On the other hand, some readers have expressed the wish that Jin Yong would not keep coming out with new editions, because they can't afford to keep buying them. Nevertheless, Jin Yong is still very concerned about his works, so he can only promise that in his stories, "the destinies of the characters won't change. The little snags still must be smoothed out, so that later readers will be a little more comfortable."
Jin Yong is dedicated to making his stories perfect, but he often has angry words to say about films and television shows based on his works that do not remain faithful to the original.
"At first, I sold the novels' copyrights to TV or movie producers in the hope that more readers would come to know about my stories. It didn't occur to me that the screenwriters would completely alter my stories." Jin Yong says he can understand shortening a story if it is too long, but they should not make changes to the plot, modifying the personalities of the characters.

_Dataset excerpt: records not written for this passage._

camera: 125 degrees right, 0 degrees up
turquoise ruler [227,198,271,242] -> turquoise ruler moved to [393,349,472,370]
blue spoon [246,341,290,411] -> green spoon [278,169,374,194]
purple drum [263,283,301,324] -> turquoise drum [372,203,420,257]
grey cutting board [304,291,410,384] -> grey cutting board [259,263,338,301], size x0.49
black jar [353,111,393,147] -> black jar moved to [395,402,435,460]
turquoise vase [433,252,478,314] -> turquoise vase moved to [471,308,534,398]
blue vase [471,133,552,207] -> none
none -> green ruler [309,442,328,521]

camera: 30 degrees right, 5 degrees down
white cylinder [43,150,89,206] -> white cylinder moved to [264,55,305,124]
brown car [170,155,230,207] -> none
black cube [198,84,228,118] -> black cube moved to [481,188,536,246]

For instance, the TTV production of Shendiao Xiaolu had Xiao Long Nu develop friendly feelings toward the Taoist practitioner Ying Zhiping, who raped her. And in the Hong Kong movie version of The Eagle-shooting Heroes, the pharmacist Dr. Huang had a pet cat. In traditional Chinese society, raising a dog was understandable, but rarely did anyone raise a cat.
Wandering off into distant lands
When he is asked why he hasn't written any memoirs, he merely says that his own life "isn't in the least astonishing or moving, nor is it spell-binding. A memoir would have no great value." He only wants to write one or two more historical novels for everyone to enjoy. He is highly interested in the degree of openness during the Tang dynasty, but he feels that the farther away from us an epoch is, the harder it is to write about, because one must spend a great deal of time researching and considering-when they drank tea, what kind of tea did they drink? When they ate, how did they eat? What kind of clothes did they wear?

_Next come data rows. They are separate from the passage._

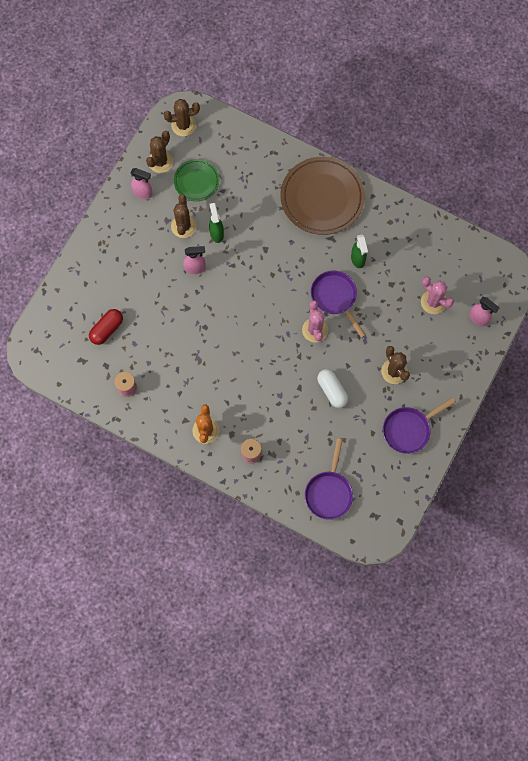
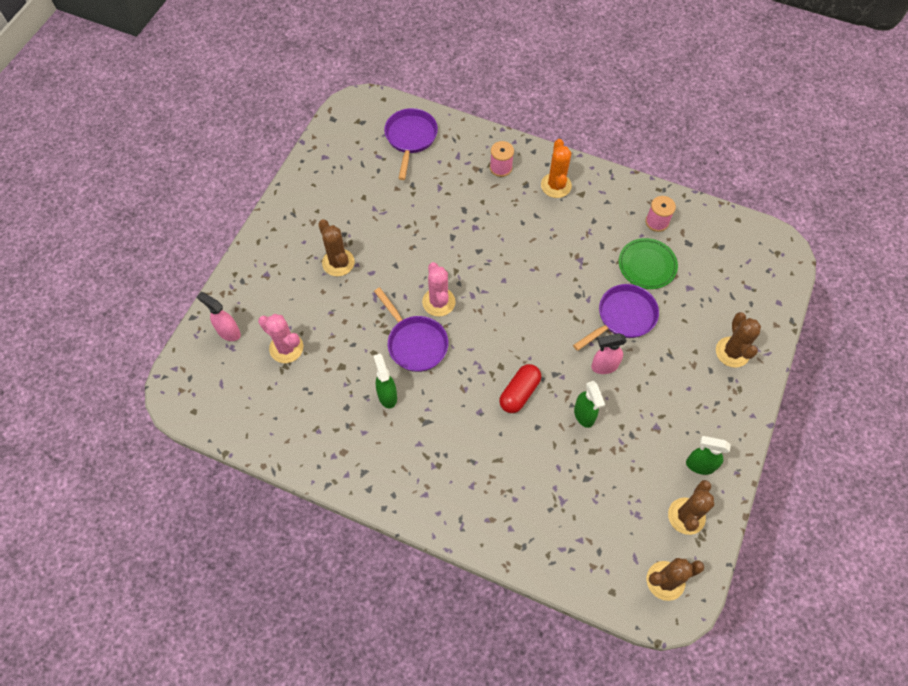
camera: 175 degrees right, 10 degrees down
red capsule [89,309,123,345] -> red capsule moved to [499,364,541,413]
pink spray bottle [131,168,153,199] -> green spray bottle [686,436,731,475]
brown cactus [171,195,197,238] -> brown cactus moved to [716,312,761,367]
green plate [174,159,219,201] -> green plate moved to [619,238,678,289]
brown plate [281,157,365,235] -> none
white capsule [317,369,348,408] -> none
purple pan [383,397,455,454] -> purple pan moved to [573,284,659,351]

Whenever scholars or readers offer him praise, he always thanks everyone, with an air of humility. At the International Conference on Jin Yong's Novels, one person used the term "Jin studies." The author replied with complete modesty that Jin Yong's fiction must never become an esoteric field of study. Li Bai and Du Fu were so great, yet there is no such thing as "Li studies" or "Du studies"! Jin Yong appears to make light of his own success-just like the historical figures he admires, Zhang Liang and Fan Li, who after rising in the world chose to wander off without a trace into the distant lands.
p.43
If he has time, Jin Yong, a newspaperman and novelist, wishes most to immerse himself in research, become an accomplished scholar, and write an historical novel.
p.44
Taiwan boasts a multitude of Jin Yong fans. In the last several years, he has often visited Taiwan. Last year, he and his wife went on a tour of Ilan.